Are actors subject to IR35 legislation?

Accountants in London will be aware that HMRC has been targeting specific industries recently in a bid to boost the Treasury coffers.

It has been widely reported that the Revenue has targeted the restaurant trade in London, as well as people working in the plumbing and medical professions. Now it transpires that HMRC is sending backdated demands for National Insurance to leading actors working through their own personal service companies.

These actors have their own limited companies and draw up contracts with employers so they can provide their services. Anthony Pins, an accountant at Nyman Libson Paul says HMRC is trying to reinterpret existing IR35 legislation to increase tax revenue.

Last year, the Revenue won a tax tribunal case against ITV. Actors in ITV drama series were deemed to be employees for the purposes of taxation unless they were hired for a single performance in a specific programme. It was determined that ITV had to pay employers National Insurance Contributions on the earnings of its actors.

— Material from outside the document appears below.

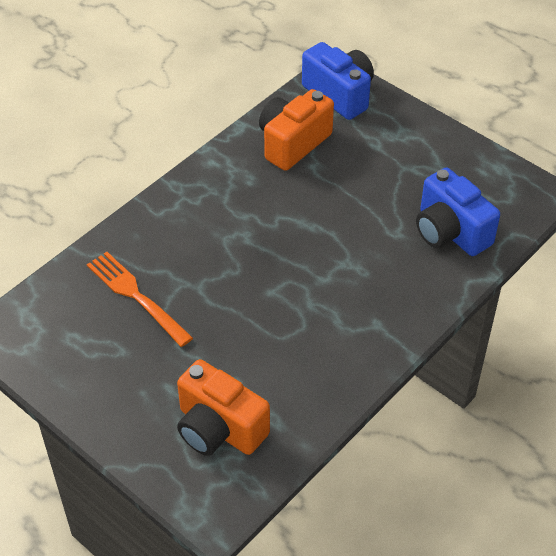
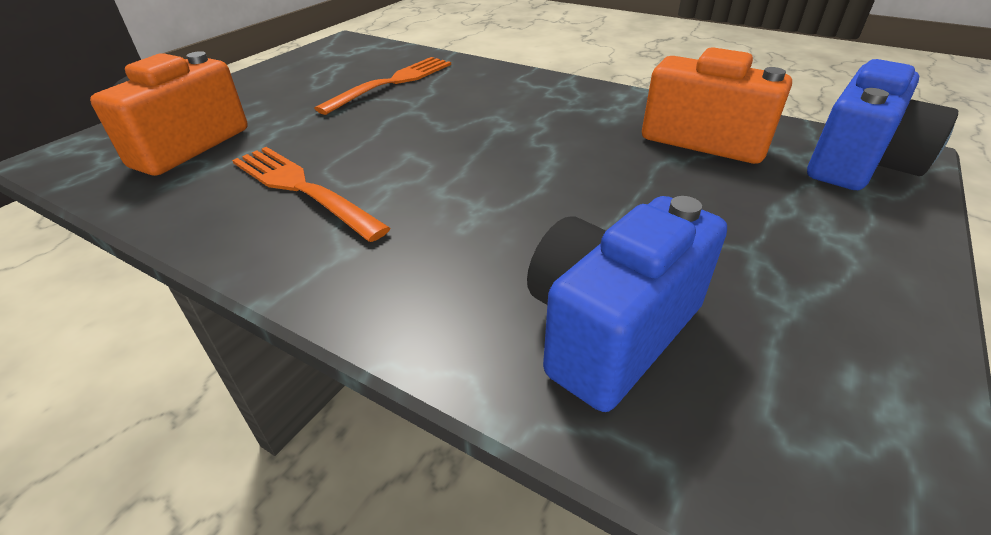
camera: 80 degrees right, 10 degrees down
(304, 348) = (302, 189): none -> orange fork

According to a brief from HMRC at the time, the only actors who are exempt from this ruling are those who have either entered into an “All Rights Agreement” or are hired for a one-off episode, production or programme. All other actors fall under the Entertainers Regulations.

Under IR35 rules, HMRC could reclaim many years of back taxes, plus penalties, if actors are found to be working through their own limited company solely for tax purposes.